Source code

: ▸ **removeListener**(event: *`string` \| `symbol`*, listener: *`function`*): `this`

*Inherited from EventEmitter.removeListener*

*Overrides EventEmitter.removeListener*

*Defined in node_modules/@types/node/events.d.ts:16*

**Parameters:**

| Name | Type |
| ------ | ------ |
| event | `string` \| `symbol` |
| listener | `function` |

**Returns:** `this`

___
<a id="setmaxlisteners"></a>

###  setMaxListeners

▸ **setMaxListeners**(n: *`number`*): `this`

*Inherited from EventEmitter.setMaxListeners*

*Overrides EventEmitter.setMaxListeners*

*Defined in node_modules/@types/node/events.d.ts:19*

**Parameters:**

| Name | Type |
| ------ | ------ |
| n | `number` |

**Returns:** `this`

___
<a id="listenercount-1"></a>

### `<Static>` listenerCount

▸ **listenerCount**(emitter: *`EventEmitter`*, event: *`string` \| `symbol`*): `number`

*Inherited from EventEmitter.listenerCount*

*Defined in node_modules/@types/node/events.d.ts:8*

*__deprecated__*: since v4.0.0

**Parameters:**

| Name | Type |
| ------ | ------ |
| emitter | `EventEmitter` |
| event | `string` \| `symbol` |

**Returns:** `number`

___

::::::::

## What to work on
Each entry above needs to be output exactly as written.

## Solution to this exercise
Source code

: ▸ **removeListener**(event: *`string` \| `symbol`*, listener: *`function`*): `this`

*Inherited from EventEmitter.removeListener*

*Overrides EventEmitter.removeListener*

*Defined in node_modules/@types/node/events.d.ts:16*

**Parameters:**

| Name | Type |
| ------ | ------ |
| event | `string` \| `symbol` |
| listener | `function` |

**Returns:** `this`

___
<a id="setmaxlisteners"></a>

###  setMaxListeners

▸ **setMaxListeners**(n: *`number`*): `this`

*Inherited from EventEmitter.setMaxListeners*

*Overrides EventEmitter.setMaxListeners*

*Defined in node_modules/@types/node/events.d.ts:19*

**Parameters:**

| Name | Type |
| ------ | ------ |
| n | `number` |

**Returns:** `this`

___
<a id="listenercount-1"></a>

### `<Static>` listenerCount

▸ **listenerCount**(emitter: *`EventEmitter`*, event: *`string` \| `symbol`*): `number`

*Inherited from EventEmitter.listenerCount*

*Defined in node_modules/@types/node/events.d.ts:8*

*__deprecated__*: since v4.0.0

**Parameters:**

| Name | Type |
| ------ | ------ |
| emitter | `EventEmitter` |
| event | `string` \| `symbol` |

**Returns:** `number`

___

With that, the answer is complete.